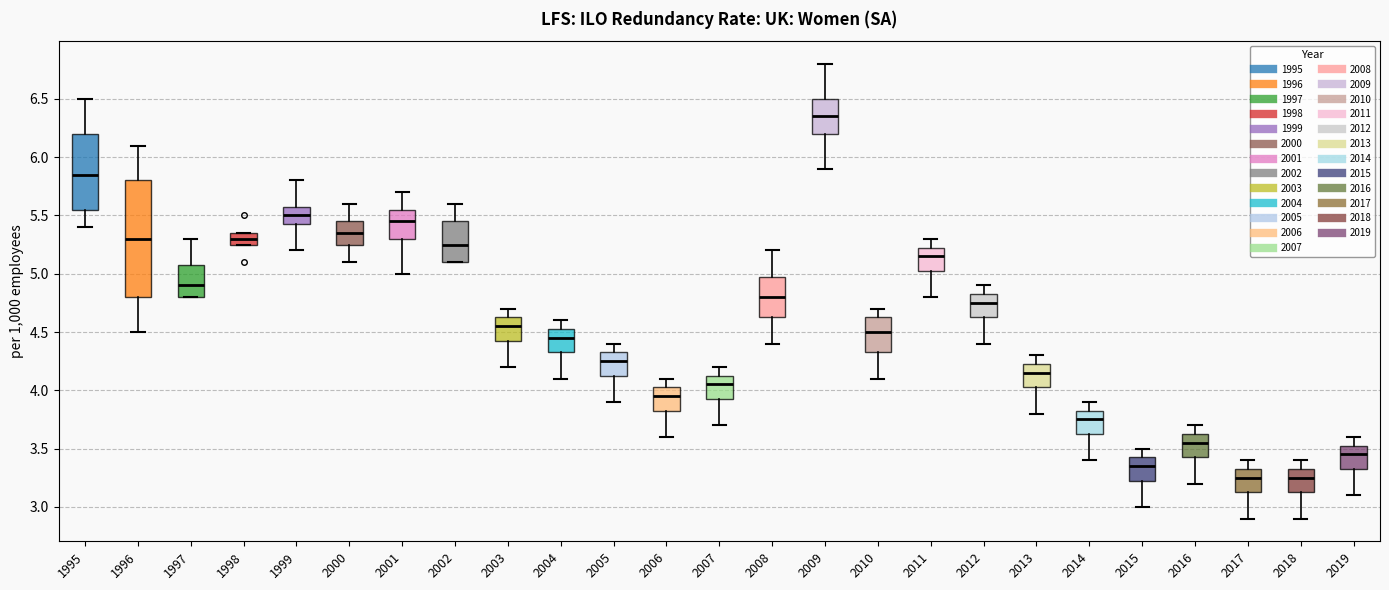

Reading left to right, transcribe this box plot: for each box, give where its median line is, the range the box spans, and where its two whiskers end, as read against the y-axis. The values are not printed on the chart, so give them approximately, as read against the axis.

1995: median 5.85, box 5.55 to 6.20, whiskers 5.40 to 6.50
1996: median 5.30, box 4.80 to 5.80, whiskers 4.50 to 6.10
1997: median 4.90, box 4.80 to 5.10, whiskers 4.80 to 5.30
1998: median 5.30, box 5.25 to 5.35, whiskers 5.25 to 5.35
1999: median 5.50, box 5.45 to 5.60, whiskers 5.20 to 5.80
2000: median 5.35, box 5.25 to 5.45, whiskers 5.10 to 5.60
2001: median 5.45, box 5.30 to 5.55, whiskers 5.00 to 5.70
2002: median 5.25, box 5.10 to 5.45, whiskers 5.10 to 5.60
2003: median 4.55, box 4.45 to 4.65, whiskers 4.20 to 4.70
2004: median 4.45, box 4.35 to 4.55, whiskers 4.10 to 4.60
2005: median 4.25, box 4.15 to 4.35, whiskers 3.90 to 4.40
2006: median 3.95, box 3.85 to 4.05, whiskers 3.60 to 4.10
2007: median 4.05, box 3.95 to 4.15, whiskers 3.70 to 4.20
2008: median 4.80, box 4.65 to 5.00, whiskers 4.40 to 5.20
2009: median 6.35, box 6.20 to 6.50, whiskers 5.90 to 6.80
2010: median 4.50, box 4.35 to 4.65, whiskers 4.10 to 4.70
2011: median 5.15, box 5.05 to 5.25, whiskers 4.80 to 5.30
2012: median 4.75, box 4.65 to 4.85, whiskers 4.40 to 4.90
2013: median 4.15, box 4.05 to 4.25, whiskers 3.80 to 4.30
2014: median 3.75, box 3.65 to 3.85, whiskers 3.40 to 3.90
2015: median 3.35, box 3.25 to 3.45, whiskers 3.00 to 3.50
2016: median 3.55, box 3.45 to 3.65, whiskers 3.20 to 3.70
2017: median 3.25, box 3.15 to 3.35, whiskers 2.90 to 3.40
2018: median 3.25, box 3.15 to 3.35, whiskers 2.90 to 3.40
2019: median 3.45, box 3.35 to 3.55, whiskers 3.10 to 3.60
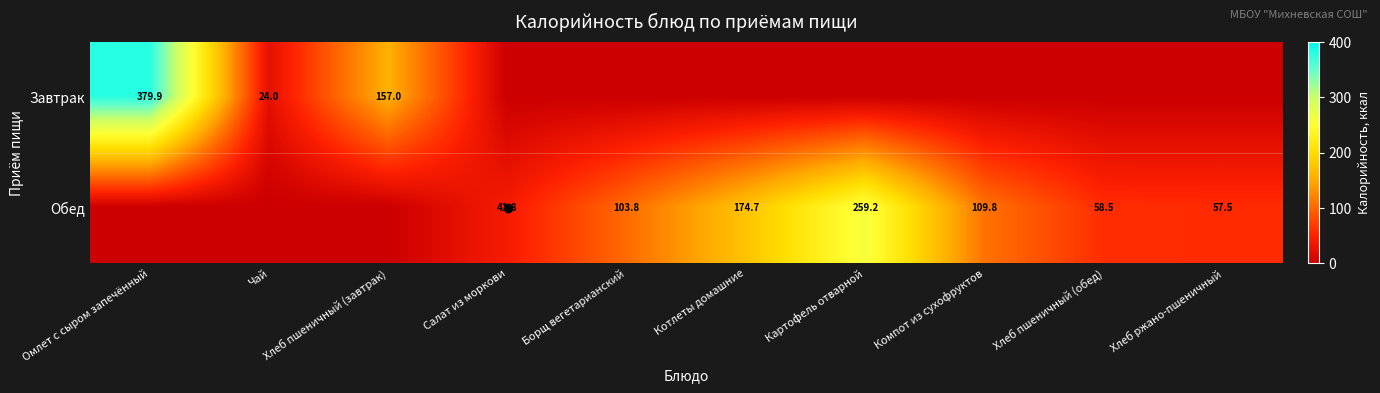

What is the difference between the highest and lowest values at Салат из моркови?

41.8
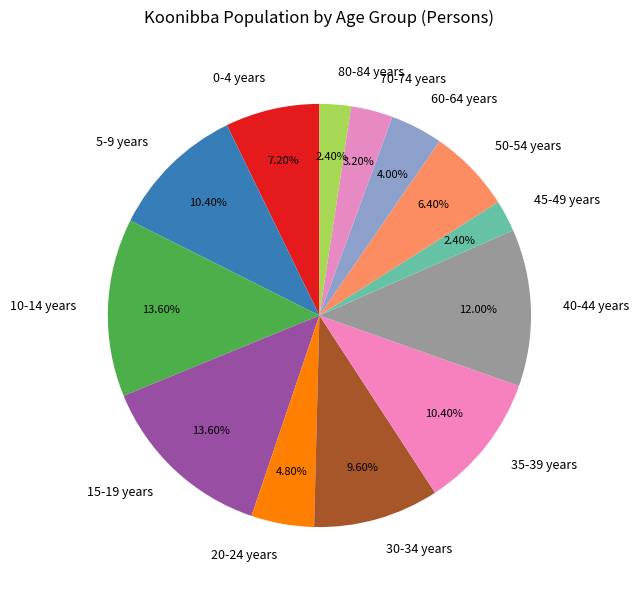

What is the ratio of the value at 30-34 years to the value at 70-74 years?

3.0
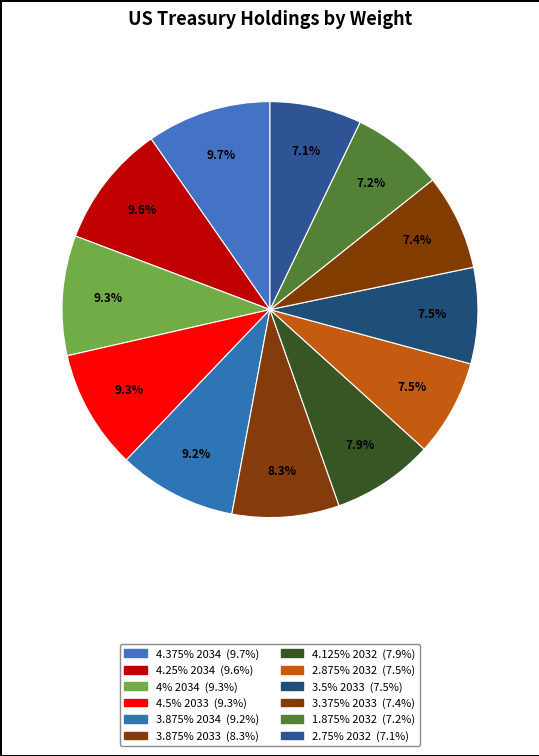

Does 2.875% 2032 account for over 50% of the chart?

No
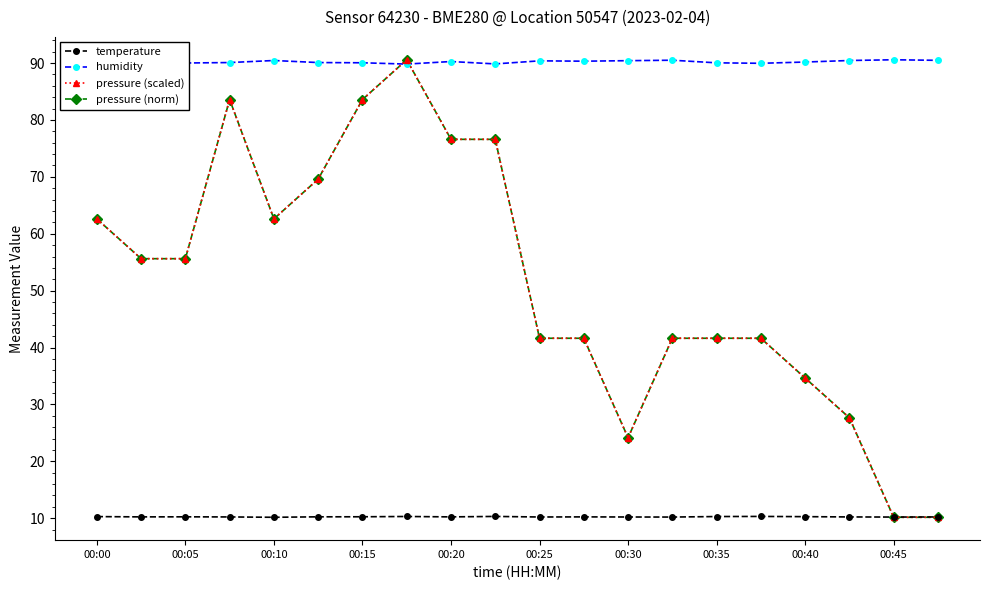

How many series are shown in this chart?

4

-*-

» **Your instructions**:
Return the lines of the records above without any changes, from the line containing "What is the difference" through the end of the records, with both ends included. Leave out the pictures.

» **Your response**:
What is the difference between the highest and lowest values at Салат из моркови?

41.8

What is the ratio of the value at 30-34 years to the value at 70-74 years?

3.0

Does 2.875% 2032 account for over 50% of the chart?

No

How many series are shown in this chart?

4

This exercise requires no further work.